Just two weeks ago, Mattel announced the next release of the Gigi Hadid Barbie doll, snapped rollerblading with her predecessor as they wear matching Tommy Hilfiger tees. The similarities are striking; Hadid’s modelling career and enormous array of accessories presents her as a keen comparison to Barbie, as do her celebrity besties and famous boyfriend.

However whilst Graham’s doll attempts to mirror the plus-size model’s image, Hadid’s representation follows exactly in Barbie’s miniature physique. Studies have shown that a human body’s incarnation of Barbie’s proportions cannot physically exist, which arises some key issues with characterising Hadid as such. The model is a keen activist for healthy living and exercise. She also appears immensely aware of her influence by responding accordingly on social media, but whilst many of us bear in mind the false reality that is Instagram and Facebook, it is still a platform of delusion and impressionability.
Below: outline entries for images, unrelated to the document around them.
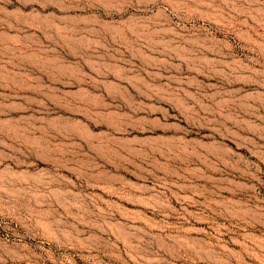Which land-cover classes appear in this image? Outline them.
Returning <instances> with one entry per match:
<instances>
[{"label": "rangeland", "instance_id": "obj_1", "mask_svg": "<svg viewBox=\"0 0 264 264\" xmlns=\"http://www.w3.org/2000/svg\"><path fill=\"white\" fill-rule=\"evenodd\" d=\"M182 1L0 0V264H264V0Z\"/></svg>", "mask_w": 264, "mask_h": 264}, {"label": "bare ground", "instance_id": "obj_2", "mask_svg": "<svg viewBox=\"0 0 264 264\" xmlns=\"http://www.w3.org/2000/svg\"><path fill=\"white\" fill-rule=\"evenodd\" d=\"M101 1L104 4L101 5L105 6V10L108 11V14L110 13L112 15H116L120 17L122 23L127 24V26H129V29L131 31L130 33L132 35L134 34L137 37L140 36L142 38L143 37L148 38L151 41H153V43L156 44L160 43L162 45L165 44L169 46L171 40L180 37L184 38L185 35L184 33L191 28L190 25L199 23V19L197 18V16H195V13L193 12L194 10L192 8L193 6L192 7L190 6L189 8L182 0H101ZM132 9L137 11L138 15L124 19L125 15L128 14V12ZM194 38L191 39V37H189L186 42H188L189 44L191 43V45H193L195 43ZM172 42L174 43L175 40H173ZM192 42L194 43L192 44ZM34 238L21 236L20 240L14 241L13 243H11V245L8 243L9 240L5 241L1 239L0 248L12 249L13 251L23 254H28V256L29 255L31 256V254L34 252V245H33V241L35 240ZM23 254L22 255L20 254L21 257L23 256ZM15 255L18 256L17 253Z\"/></svg>", "mask_w": 264, "mask_h": 264}]
</instances>
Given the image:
Presenting Hadid as Barbie’s body double aligns her with a physical impossibility and, whilst I’m not suggesting that with a few rounds in a boxing ring we’d all look like Gigi Hadid, she is still human. I will concede that the face is scarily accurate for a plastic doll but this representation complicates and undermines her work promoting positive body image and looking after one’s body. It also sadly undermines the steps taken by Mattel with their Ashley Graham doll only four months previously.